Work to complete:
Copy out, unchanged, the part of the lines below that opens with the line containing "locality: Congolana. Prov.: Kivu, Territ." and closes with the line containing "name author: (Benth.) D. Dietr.", including both of those lines.

======== Extracted data

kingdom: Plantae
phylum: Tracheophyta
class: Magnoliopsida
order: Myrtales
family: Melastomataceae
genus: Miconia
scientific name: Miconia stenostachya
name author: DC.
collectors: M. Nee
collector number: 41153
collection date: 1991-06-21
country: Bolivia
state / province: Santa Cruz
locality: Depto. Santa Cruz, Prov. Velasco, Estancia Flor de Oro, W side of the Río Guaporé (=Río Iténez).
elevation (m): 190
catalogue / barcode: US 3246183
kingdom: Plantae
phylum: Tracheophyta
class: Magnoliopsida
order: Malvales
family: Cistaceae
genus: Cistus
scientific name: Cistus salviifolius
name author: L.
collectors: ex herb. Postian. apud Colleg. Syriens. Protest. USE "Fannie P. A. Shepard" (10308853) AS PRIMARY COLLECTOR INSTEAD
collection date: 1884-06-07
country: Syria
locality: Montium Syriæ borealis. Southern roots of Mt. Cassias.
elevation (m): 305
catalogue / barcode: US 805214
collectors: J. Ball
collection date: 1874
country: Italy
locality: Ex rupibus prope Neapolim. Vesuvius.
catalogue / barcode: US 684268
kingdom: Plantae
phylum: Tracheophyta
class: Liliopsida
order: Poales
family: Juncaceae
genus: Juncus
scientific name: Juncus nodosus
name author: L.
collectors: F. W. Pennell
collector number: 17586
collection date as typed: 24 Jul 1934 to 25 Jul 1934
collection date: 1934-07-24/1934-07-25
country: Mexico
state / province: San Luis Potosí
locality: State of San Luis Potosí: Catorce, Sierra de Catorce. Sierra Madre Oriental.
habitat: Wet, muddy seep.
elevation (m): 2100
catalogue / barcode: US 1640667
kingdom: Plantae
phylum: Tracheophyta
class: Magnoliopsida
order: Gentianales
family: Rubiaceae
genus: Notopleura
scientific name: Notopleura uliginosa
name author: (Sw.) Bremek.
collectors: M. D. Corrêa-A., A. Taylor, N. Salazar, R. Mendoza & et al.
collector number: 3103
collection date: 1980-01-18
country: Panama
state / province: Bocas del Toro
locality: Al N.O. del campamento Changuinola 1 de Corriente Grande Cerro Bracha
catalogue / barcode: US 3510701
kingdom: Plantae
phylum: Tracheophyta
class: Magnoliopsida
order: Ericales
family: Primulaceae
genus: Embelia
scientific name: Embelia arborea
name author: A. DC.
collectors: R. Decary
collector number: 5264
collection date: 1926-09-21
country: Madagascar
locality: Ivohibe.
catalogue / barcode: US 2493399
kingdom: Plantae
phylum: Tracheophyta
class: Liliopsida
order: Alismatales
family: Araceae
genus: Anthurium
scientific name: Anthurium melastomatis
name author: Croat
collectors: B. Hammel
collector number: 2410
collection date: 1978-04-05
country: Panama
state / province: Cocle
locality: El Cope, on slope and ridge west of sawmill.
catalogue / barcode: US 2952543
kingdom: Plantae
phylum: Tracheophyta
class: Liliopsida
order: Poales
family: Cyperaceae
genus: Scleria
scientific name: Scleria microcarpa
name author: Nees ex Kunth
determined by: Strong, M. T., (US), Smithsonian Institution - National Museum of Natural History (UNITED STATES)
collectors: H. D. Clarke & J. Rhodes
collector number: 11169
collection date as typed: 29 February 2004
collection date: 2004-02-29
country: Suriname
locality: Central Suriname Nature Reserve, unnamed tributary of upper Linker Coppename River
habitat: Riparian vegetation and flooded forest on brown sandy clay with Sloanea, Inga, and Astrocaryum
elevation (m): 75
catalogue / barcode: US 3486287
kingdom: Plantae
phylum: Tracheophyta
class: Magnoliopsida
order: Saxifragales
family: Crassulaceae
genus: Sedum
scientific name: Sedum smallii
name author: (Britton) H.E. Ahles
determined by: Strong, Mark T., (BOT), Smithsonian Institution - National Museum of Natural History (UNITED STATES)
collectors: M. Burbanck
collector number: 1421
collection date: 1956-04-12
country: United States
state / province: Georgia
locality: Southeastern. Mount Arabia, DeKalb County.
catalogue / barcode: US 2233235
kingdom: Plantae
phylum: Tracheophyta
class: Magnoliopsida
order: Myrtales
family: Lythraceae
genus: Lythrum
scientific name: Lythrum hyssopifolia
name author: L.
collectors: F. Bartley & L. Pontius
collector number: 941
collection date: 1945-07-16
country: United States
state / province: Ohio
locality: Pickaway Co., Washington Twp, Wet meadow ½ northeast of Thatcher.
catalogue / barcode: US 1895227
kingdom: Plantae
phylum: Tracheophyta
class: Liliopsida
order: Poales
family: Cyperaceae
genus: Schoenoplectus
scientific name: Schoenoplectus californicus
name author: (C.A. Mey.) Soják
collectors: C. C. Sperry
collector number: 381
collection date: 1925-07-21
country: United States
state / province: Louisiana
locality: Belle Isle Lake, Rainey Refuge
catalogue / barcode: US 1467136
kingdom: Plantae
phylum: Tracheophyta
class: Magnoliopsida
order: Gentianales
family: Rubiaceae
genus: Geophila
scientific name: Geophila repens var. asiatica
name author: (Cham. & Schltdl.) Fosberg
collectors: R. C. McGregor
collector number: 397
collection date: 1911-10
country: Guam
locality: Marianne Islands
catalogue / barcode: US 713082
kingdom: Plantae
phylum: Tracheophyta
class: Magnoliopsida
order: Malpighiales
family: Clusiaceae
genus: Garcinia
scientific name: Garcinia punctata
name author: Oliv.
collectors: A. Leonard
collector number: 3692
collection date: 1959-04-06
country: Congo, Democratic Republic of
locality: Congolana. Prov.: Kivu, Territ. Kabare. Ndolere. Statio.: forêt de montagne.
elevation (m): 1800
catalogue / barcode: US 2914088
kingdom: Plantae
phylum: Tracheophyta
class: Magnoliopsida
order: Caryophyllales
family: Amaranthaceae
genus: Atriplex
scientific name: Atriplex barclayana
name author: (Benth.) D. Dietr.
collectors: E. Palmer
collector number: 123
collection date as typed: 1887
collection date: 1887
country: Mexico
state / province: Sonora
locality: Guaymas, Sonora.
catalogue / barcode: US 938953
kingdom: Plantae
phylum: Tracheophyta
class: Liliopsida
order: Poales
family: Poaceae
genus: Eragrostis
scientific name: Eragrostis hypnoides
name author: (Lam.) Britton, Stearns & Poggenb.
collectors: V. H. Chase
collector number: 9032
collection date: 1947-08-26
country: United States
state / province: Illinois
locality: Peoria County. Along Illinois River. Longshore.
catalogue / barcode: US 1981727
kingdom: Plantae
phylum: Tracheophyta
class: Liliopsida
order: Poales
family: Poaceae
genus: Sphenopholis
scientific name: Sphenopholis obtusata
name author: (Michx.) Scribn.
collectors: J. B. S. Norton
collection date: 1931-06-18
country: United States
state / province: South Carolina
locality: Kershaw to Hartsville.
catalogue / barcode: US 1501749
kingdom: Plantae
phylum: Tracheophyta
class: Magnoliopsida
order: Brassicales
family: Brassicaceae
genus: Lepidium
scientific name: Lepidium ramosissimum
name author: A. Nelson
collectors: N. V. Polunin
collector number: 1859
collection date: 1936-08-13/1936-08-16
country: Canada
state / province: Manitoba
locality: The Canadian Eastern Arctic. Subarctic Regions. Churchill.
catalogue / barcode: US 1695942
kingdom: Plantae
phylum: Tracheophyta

================

Written solution:
locality: Congolana. Prov.: Kivu, Territ. Kabare. Ndolere. Statio.: forêt de montagne.
elevation (m): 1800
catalogue / barcode: US 2914088
kingdom: Plantae
phylum: Tracheophyta
class: Magnoliopsida
order: Caryophyllales
family: Amaranthaceae
genus: Atriplex
scientific name: Atriplex barclayana
name author: (Benth.) D. Dietr.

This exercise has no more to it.